Hervé Hasquin
Congo: le potentat Léopold II, ce n’est pas la Belgique (carte blanche)
En 1865, il succède à son père. Il a trente ans et rêve de grandeur. La recherche des sources du Nil est à la mode. Les expéditions se multiplient en Afrique centrale.
Terre de missions protestantes et catholiques. Le voyage du pasteur et médecin Livingstone a suscité curiosité et passion. On perd sa trace. Le New York Herald finance sa recherche. Miracle. Le 10 novembre 1871, le journaliste Henry Morton Stanley retrouve l’explorateur écossais. Le britannique a pris le goût à l’Afrique. De voyageur, il devient progressivement conquérant. Il établit des postes à partir de 1878. Un homme le finance. Léopold II. Le souverain crée le Comité d’Etudes du Haut-Congo. Il a déjà tâté de l’entreprise coloniale. Mais cette fois, il s’y donne à fond. Les milieux économiques belges n’y croient pas. La famille nourrit les pires appréhensions : le roi ne va-t-il pas précipiter la ruine financière et politique de la famille ? Les débuts de l’aventure congolaise ne détournent pas Léopold II de ses tentations asiatiques. Une info d’importance. Le roi agit à titre personnel. Il ne veut impliquer ni la Belgique ni son gouvernement. Convaincu que le pays, en tant qu’Etat, n’est pas à même de rivaliser avec les autres puissances.
En cinq ans, l’histoire s’accélère. Aimanté par la foi coloniale, Léopold II constitue l’Association internationale du Congo fin 1882. Il la fait reconnaître comme puissance souveraine au Congrès de Berlin en 1885. Il n’a aucun partenaire. Comme l’a écrit Jean Stengers, « L’A.I.C. est un être purement fictif : ce n’est qu’un nom, derrière lequel il n’y a que le seul Léopold II ». Comment expliquer ce coup de maître, abstraction faite de toute considération morale ? Sa personnalité. Sa qualité de souverain d’un petit pays, neutre, mais à la pointe de la Révolution industrielle. Il a quelques collaborateurs remarquables. Il ne manque pas d’entregent. Il a aussi l’habileté de se présenter en héraut de la lutte contre l’esclavage, mené par les Arabes.
Bref, l’Etat Indépendant du Congo est né officiellement le 29 mai 1885. Léopold II en est le « roi-souverain ». Il en est le seul propriétaire et maître. Il n’a aucun compte à rendre à la Belgique dont il est par ailleurs « Roi » constitutionnel. Qui sont ces hommes de main ? Pour l’essentiel des mercenaires. Une sorte de « légion étrangère », avec des aventuriers, des psychopathes, de vrais criminels parfois. Il recrute aussi des officiers et sous-officiers de l’armée belge et étrangers pour encadrer une Force publique composée essentiellement d’Africains venus d’Afrique de l’Est et d’Afrique de l’Ouest. Elle mate durement les rébellions. Violences d’Etat et de soudarts se mêlent étroitement. Exactions et crimes ! Une extraordinaire contradiction entre la propagande et les réalités sur le terrain. Un excellent catalogue des horreurs dans l’ouvrage majeur de Pierre-Luc Plasman (Léopold II, potentat congolais, 2017).
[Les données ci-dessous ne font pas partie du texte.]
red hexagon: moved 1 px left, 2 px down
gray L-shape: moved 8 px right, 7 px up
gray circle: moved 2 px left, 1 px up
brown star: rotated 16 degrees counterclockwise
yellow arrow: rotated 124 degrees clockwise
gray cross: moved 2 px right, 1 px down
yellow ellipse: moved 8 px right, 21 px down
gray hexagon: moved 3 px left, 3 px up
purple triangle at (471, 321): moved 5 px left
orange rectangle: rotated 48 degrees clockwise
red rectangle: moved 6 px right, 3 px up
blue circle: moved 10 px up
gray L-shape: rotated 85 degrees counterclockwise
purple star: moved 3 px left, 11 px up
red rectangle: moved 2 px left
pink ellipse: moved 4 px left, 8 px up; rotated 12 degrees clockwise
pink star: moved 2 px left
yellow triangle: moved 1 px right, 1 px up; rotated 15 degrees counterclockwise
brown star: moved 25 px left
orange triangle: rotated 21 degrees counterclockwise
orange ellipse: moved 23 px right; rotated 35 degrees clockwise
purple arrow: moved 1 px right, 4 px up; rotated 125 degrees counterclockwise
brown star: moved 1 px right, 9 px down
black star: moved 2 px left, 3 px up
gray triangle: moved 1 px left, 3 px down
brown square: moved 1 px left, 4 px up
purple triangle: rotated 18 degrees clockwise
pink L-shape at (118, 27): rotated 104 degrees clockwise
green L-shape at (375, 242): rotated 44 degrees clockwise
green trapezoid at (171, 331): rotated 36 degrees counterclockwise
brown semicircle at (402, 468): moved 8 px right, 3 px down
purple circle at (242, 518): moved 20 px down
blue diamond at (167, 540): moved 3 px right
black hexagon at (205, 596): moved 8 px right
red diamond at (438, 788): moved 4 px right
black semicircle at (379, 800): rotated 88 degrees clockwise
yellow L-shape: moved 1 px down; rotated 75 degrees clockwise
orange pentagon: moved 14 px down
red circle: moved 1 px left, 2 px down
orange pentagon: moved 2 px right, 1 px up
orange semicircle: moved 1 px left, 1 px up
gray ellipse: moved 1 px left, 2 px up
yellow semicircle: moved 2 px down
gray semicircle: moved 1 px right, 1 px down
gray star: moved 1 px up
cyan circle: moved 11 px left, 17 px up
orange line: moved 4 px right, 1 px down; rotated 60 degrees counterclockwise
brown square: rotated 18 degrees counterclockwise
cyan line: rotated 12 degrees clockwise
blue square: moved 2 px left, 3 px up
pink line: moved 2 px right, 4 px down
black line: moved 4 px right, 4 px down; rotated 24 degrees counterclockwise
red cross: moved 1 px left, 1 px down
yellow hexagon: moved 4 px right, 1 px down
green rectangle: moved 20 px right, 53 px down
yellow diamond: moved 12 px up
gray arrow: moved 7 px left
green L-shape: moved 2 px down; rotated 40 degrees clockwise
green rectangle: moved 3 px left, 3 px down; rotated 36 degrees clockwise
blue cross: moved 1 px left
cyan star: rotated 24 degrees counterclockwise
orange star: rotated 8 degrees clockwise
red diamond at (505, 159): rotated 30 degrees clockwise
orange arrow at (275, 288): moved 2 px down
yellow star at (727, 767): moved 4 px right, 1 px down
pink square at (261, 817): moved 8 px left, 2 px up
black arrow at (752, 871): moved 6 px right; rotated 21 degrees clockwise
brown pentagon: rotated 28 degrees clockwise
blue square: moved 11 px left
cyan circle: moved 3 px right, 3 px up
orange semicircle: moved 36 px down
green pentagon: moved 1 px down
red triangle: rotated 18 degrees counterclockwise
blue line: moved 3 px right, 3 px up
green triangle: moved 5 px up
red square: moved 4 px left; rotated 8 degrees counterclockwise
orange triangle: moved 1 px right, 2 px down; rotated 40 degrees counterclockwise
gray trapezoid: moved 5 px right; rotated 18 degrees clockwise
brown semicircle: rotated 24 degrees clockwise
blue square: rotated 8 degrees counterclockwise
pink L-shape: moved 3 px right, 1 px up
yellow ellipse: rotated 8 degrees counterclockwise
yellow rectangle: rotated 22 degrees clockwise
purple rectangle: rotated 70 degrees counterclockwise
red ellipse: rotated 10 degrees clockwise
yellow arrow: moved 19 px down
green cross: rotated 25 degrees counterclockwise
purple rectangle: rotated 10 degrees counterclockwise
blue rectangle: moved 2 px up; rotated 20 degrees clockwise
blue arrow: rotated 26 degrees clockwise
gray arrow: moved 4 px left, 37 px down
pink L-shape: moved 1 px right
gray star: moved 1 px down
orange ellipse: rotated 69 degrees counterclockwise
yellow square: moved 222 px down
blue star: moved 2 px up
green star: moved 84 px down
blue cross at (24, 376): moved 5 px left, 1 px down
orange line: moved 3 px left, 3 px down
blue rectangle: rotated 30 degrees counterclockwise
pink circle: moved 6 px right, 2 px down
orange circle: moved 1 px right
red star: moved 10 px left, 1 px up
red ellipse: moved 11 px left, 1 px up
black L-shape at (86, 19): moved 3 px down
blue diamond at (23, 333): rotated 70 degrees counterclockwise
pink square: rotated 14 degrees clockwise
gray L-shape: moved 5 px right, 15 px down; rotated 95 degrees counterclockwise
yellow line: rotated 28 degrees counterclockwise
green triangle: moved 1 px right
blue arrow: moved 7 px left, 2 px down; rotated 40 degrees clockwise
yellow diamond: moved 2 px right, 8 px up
Des dénonciations émanent de missions protestantes. Léopold II essaye de s’en tirer en les présentant comme servantes d’un impérialisme anglais avide de s’emparer de territoires nouveaux. Leur richesse commence à impressionner. Le caoutchouc (1896) est la mine d’or. Un dixième de la production mondiale dès 1901 ! Sans oublier le trafic de l’ivoire. Entre 1884 et 1904, l’Etat indépendant vend sur le marché anversois 454 467 défenses, soit 3 660 tonnes ! Si Léopold II a laissé libre cours à l’entreprise privée, il s’est réservé l’exploitation totale de la majeure partie du territoire. En 1891, est instauré le régime domanial. Ce système lui confère un quasi monopole commercial.
Le « roi-souverain » administre son Etat depuis son palais de Bruxelles, aidé d’un secrétaire d’Etat et de trois secrétaires généraux. Il n’ira jamais au Congo. A l’exception d’un séjour en Egypte en 1865, il ne mettra plus jamais les pieds en Afrique ! Pressions internationales et intérieures, Léopold II doit s’y résoudre. Une « Commission d’enquête » est constituée en 1904. Certes, elle souligne les extraordinaires infrastructures indispensables à l’exploitation économique du pays. Mais les accusations sont nourries. Elles ne diffèrent guère des dénonciations protestantes et anglo-saxonnes … Que d’abus inqualifiables infligés aux populations indigènes ! La Belgique a provisoirement sauvé l’honneur.